Sir William Dunn School of Pathology, University of Oxford, South Parks Road, Oxford OX1 3RE, UK.
Proc Biol Sci. 2011 Apr 7;278(1708):1009-18. doi: 10.1098/rspb.2010.1427. Epub 2010 Sep 29.
We have developed a machine-learning approach to identify 3537 discrete orthologue protein sequence groups distributed across all available archaeal genomes. We show that treating these orthologue groups as binary detection/non-detection data is sufficient to capture the majority of archaeal phylogeny. We subsequently use the sequence data from these groups to infer a method and substitution-model-independent phylogeny. By holding this phylogeny constrained and interrogating the intersection of this large dataset with both the Eukarya and the Bacteria using Bayesian and maximum-likelihood approaches, we propose and provide evidence for a methanogenic origin of the Archaea.

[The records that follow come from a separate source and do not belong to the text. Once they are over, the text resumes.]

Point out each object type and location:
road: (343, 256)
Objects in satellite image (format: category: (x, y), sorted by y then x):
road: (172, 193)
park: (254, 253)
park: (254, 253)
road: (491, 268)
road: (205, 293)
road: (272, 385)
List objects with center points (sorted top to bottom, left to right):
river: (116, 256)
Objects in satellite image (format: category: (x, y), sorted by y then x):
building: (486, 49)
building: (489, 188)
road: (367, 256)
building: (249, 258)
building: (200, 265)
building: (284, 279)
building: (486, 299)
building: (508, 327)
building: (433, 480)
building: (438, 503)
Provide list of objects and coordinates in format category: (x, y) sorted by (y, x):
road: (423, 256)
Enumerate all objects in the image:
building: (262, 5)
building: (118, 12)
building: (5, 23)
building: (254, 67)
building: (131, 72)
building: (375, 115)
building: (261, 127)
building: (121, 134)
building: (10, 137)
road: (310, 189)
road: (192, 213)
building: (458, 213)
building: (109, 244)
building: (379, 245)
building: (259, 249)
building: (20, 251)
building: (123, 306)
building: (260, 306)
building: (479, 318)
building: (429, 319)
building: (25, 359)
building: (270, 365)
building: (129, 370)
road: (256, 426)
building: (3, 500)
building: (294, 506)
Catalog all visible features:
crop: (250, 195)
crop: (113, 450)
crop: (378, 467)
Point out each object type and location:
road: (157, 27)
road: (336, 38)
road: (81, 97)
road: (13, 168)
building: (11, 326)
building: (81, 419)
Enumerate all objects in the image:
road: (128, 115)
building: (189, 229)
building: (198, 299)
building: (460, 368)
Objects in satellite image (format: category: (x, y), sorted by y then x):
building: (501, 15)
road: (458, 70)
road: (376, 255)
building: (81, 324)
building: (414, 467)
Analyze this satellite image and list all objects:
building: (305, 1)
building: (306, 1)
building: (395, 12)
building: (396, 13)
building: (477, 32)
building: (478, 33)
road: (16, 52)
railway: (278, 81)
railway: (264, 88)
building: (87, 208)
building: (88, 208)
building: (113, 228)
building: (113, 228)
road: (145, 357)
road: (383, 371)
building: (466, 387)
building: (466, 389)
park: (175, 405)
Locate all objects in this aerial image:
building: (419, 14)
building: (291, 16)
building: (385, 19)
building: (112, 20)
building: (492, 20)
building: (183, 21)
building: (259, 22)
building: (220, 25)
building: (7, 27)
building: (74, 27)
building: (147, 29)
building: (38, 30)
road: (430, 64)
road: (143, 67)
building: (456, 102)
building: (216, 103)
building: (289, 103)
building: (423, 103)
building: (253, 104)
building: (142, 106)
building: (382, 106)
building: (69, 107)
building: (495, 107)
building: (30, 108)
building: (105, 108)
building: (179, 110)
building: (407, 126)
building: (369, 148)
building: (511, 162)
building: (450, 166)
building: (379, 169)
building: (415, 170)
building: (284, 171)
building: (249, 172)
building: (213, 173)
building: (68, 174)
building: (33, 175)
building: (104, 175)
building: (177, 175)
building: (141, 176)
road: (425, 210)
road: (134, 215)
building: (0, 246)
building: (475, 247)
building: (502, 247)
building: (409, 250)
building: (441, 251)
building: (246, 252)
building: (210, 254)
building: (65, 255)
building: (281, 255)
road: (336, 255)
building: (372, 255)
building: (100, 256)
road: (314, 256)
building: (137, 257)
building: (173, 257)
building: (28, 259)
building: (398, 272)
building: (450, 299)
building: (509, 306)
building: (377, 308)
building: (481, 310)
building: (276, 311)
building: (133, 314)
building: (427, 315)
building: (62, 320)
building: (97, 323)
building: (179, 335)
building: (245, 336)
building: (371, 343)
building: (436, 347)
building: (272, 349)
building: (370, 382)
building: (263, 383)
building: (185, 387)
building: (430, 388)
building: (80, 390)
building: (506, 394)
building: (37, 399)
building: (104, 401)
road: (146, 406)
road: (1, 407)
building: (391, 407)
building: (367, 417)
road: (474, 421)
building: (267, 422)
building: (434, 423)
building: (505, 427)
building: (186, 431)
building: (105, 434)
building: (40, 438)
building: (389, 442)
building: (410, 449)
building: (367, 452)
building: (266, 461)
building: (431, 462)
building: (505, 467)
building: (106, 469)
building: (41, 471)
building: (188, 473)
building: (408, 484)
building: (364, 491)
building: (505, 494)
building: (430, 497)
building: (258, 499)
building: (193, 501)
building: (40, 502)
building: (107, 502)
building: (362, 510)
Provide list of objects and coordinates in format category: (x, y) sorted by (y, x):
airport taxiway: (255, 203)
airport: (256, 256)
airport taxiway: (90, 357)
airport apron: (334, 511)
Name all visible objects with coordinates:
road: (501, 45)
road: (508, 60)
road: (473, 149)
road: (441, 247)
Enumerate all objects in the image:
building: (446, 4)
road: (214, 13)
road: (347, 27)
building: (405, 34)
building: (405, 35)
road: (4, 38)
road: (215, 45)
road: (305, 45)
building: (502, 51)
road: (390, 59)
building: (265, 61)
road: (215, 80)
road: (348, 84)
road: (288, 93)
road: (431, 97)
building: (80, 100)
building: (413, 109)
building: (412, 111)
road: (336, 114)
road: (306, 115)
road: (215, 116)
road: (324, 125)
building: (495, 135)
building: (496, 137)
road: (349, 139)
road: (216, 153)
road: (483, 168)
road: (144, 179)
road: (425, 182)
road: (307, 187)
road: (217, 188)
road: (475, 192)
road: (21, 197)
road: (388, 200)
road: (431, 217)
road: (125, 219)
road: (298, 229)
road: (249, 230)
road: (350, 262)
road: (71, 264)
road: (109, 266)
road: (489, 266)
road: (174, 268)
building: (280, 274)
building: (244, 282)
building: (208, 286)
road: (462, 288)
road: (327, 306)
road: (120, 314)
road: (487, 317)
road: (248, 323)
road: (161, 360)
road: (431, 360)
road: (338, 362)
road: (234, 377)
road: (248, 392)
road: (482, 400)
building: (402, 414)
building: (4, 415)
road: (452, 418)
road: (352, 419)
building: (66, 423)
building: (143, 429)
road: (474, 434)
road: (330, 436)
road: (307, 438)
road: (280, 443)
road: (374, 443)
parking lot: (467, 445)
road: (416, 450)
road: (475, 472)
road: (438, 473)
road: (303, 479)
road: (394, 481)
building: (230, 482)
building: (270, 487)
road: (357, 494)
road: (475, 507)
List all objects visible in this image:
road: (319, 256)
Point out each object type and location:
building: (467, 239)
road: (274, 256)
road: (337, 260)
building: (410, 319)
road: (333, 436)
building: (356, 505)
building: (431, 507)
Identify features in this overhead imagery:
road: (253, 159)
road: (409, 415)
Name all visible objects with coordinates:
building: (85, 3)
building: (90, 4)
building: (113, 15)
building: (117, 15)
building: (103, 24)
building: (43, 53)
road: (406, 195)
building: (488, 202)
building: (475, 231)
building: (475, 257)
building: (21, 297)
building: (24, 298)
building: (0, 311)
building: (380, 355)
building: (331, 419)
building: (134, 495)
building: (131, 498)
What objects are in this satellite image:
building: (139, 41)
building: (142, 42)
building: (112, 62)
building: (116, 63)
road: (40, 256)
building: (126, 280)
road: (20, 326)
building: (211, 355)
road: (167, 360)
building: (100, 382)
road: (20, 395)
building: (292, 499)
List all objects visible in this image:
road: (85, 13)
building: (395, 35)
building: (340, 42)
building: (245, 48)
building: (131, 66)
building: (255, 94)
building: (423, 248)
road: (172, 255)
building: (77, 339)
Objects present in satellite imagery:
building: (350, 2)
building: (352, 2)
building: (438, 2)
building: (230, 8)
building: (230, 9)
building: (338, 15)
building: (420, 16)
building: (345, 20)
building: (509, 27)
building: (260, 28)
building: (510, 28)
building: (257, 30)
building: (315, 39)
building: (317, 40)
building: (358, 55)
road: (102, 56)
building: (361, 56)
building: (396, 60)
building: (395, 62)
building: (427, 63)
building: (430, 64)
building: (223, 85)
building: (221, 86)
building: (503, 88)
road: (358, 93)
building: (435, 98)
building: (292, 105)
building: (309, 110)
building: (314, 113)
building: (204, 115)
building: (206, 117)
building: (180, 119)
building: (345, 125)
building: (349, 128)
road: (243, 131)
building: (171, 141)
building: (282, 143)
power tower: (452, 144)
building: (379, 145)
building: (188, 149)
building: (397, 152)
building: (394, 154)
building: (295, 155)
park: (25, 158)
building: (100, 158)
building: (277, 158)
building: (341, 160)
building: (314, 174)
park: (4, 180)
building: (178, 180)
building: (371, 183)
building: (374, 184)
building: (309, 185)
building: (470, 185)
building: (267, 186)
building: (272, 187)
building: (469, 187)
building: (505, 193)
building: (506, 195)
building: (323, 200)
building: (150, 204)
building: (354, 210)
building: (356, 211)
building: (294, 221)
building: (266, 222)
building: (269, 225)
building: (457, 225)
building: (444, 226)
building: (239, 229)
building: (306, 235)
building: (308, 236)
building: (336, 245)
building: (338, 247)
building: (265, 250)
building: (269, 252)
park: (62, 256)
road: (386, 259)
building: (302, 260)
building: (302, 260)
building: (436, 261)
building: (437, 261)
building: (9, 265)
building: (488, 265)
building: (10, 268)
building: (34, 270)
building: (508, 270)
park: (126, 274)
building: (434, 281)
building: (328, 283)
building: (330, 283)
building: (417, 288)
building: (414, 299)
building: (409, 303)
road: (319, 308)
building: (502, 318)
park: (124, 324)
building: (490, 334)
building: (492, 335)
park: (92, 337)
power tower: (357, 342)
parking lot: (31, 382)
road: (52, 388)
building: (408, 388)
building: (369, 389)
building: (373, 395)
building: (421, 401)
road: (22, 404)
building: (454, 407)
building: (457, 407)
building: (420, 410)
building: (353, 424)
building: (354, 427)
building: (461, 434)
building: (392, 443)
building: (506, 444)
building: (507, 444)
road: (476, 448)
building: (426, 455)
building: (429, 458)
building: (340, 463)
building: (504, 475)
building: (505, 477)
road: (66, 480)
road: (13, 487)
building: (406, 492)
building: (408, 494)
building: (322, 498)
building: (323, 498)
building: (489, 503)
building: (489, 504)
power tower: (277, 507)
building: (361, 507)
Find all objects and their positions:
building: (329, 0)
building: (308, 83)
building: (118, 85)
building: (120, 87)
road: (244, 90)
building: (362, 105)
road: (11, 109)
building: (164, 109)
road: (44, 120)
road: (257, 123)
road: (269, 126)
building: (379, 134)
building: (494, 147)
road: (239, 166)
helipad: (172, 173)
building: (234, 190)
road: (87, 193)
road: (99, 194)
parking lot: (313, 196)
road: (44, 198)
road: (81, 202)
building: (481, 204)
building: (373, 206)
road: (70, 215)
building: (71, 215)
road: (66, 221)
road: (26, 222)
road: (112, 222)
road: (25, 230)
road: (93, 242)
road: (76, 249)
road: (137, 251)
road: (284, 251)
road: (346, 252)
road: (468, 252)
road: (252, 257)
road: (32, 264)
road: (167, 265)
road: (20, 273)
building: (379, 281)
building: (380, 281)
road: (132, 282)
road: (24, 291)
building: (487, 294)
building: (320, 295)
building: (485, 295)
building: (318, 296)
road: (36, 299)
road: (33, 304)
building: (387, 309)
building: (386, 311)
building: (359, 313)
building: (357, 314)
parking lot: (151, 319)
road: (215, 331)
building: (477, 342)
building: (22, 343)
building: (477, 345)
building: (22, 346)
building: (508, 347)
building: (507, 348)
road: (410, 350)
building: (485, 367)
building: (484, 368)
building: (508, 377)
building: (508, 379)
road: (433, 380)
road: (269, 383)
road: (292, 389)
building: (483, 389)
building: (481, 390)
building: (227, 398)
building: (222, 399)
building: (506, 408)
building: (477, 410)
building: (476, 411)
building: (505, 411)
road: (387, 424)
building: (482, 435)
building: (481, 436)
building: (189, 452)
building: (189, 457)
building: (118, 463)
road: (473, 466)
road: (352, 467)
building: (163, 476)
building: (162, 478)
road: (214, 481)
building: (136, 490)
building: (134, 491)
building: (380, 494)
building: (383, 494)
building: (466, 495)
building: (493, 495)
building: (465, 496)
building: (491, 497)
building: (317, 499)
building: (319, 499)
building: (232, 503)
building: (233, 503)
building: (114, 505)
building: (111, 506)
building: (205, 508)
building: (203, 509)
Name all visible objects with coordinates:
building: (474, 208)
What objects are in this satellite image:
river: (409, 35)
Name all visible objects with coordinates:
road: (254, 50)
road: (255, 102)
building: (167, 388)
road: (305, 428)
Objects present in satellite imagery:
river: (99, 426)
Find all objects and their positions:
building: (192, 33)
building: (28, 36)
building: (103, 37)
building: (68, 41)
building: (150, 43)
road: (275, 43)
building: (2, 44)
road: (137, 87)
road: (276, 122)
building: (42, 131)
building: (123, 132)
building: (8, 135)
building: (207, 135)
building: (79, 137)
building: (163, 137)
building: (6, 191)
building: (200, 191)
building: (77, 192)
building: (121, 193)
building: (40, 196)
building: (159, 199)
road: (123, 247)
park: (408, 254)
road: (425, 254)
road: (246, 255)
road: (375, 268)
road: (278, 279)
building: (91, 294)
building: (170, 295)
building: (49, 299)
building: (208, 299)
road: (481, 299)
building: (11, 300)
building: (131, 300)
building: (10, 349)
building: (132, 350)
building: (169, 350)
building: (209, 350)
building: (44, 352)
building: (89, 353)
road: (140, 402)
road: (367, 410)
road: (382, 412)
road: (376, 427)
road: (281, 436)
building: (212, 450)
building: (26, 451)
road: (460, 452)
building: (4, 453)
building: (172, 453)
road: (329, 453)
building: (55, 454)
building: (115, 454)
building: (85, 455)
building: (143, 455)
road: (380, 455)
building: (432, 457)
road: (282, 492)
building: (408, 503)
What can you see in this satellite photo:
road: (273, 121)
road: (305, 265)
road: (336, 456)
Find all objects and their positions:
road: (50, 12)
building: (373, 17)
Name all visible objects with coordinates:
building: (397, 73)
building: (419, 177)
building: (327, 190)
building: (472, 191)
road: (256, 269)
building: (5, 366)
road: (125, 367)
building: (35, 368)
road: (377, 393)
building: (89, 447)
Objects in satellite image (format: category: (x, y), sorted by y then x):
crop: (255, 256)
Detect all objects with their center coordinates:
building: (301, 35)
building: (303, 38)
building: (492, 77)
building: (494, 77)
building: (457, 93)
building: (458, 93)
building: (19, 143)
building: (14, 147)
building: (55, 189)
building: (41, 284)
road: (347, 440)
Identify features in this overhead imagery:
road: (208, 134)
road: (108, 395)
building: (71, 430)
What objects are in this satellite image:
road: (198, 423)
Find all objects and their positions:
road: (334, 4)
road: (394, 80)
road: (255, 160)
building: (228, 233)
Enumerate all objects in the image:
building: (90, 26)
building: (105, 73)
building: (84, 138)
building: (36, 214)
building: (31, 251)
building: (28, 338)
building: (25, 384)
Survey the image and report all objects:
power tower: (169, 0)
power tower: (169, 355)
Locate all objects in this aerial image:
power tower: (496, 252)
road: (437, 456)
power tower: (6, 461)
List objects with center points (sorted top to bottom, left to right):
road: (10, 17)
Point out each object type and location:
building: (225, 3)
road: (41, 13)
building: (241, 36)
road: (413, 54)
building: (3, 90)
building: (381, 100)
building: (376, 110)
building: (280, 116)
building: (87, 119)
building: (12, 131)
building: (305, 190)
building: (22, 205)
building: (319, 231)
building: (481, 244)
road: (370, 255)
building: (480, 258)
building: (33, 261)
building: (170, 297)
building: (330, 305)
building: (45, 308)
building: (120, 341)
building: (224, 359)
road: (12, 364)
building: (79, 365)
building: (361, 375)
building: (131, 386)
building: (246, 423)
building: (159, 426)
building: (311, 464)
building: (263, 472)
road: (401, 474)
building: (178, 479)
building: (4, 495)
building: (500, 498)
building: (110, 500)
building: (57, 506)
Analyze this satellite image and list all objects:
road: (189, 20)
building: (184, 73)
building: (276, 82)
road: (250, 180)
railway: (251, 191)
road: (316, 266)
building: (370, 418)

By the same criteria, we also provide evidence in support of an origin for Eukarya either within or as sisters to the Thaumarchaea.
我们开发了一种机器学习方法,用于识别分布在所有可用古菌基因组中的 3537 个离散的直系同源蛋白序列群。我们表明,将这些直系同源物组视为二进制检测/非检测数据足以捕获大多数古菌的系统发育。随后,我们使用这些组的序列数据来推断一种方法和替代模型独立的系统发育。通过固定这个系统发育,并使用贝叶斯和最大似然方法,用这个大数据集的交集来询问真核生物和细菌,我们提出并提供了古菌起源于产甲烷菌的证据。同样的标准,我们也提供了支持真核生物起源于奇古菌门内部或与其姐妹门的证据。